3. IDEIAS PARA O FUTURO
As Histórias em 77 palavras têm visto o número de participações a aumentar juntamente com o entusiasmo neste tipo de trabalho. A experiência presencial e em sessões à distância onde são colocados em prática os pressupostos do projeto RE-WORD-IT – Brincar a sério com as palavras permite testemunhar não só um empenho real na resolução dos desafios propostos, como uma autoconfiança e autonomia crescentes. Acreditamos, por isso, que é importante avaliar de forma científica o impacto que tem a escrita baseada nos desafios na progressão dos alunos. Sugere-se que, de futuro, sejam tidas em conta as seguintes premissas:
a) os alunos deverão fazer dois desafios por mês, num total de 4 a 6 por período;
b) esses desafios deverão ser escolhidos de forma a assegurar que, em cada mês, é executado um com constrangimentos (letras impostas ou proibidas, palavras impostas, em sequência ou não) e outro de construção de texto (partindo de ideias, frases, imagens, dando mais liberdade ao uso da criatividade);
c) estes dois tipos de desafios deverão ser submetidos a avaliação em dois grupos separados, visto terem objetivos diferentes;
d) para o grupo de alunos em estudo, os desafios serão os mesmos, respeitando a ordem sugerida;
e) os desafios deverão ser recolhidos e analisados sem qualquer tipo de edição por parte do professor que envia, para que se possa aferir o grau de proficiência linguística, bem como a presença de sentido figurado ou metafórico;
f) deverão ser aplicados inquéritos no início e no final do ano letivo, observando as motivações para a escrita e para a leitura antes e depois do trabalho proposto pelo estudo;
g) os desafios deverão ser organizados e numerados sem a identificação do aluno, para se permitir uma observação menos subjetiva dos textos;
h) a grelha de avaliação dos textos deverá permitir uma descrição minuciosa do percurso de cada aluno;
i) se possível, será valioso avaliar os textos de toda uma turma.
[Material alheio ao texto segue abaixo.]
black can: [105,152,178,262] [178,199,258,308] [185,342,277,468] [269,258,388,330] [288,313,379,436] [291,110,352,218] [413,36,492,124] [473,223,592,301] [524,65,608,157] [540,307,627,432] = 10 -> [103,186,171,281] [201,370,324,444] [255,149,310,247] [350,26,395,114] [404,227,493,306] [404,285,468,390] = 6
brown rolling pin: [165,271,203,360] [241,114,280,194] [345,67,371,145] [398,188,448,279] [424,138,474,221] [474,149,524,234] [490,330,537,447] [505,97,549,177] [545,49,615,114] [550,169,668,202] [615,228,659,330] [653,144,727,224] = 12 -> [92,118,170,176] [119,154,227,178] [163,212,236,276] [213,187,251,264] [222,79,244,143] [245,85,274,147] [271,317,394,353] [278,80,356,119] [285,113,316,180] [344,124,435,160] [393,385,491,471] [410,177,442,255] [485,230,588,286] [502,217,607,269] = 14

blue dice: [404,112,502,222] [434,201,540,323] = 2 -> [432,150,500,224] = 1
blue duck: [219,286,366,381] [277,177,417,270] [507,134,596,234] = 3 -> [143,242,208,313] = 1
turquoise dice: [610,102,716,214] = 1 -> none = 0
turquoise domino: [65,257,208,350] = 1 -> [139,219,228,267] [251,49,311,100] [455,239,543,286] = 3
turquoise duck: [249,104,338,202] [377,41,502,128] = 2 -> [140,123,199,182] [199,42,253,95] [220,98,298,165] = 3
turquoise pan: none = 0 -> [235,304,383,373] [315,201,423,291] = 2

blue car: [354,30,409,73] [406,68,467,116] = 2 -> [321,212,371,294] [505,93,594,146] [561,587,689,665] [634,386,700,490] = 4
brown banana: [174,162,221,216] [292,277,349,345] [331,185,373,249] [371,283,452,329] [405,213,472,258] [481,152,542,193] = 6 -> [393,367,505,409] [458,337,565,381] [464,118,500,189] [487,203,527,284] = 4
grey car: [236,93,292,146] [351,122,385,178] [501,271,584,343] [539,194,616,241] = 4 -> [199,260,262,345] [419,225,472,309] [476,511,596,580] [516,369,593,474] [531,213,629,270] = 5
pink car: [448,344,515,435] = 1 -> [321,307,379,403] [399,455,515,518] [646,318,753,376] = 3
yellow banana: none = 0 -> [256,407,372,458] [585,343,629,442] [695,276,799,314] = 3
Com a consciência de que a escrita e a leitura andam de mãos dadas, e serão também a base de todas as outras áreas do conhecimento e da vida em geral, seria interessante avaliar também o impacto da aplicação do projeto RE-WORD-IT não só no interesse e nas capacidades envolvidas na escrita e na leitura, mas também na motivação, autoconfiança, capacidade de autorregulação e de autonomia na aprendizagem em geral.
REFERÊNCIAS
Allal, L., Chanquoy, L. & Largy, P. (2004). Revision: cognitive and institutional processes. Springer. doi: 10.1007/978-94-007-1048-1
Barbeiro, L.F., (1999). Os alunos e a expressão escrita. Fundação Calouste Gulbenkian.
Fonseca Santos, M. (2015). Altamente. Edicare.
Fonseca Santos, M. (2019). Razões para Escrever. Nós na Linha.
Goleman, D. & Senge, P. (2014). The triple focus - A new approach to education. More than Sound.
Graham, S., Harris, K. R. & Santagelo, T. (2015). Research-based writing practices and the common core: meta-analysis and meta-synthesis. The Elementary School Journal, 115(4), pp. 498-522.
Pereira, L. (2000). Escrever em português: didácticas e práticas. Edições ASA.
Pereira, L., Cardoso, I. & Graça, L. (2009). For a definition of the teaching/learning of writing in L1:Research and action. L1 – Educational studies in Language and Literature, 9(4), pp. 87-123.
Ruiz, J. & Vieira, M. (2017). Cantem como se estivessem num prado verde, como ar fresco no rosto... - Imagética e metáfora na pedagogia coral infantil. Revista E-Psi, 7(Suplm.1), 3- 17. http://hdl.handle.net/1822/52332
Wilson, D. & Conyers, M. (2016). Teaching students to drive their brains. Teachers College Press.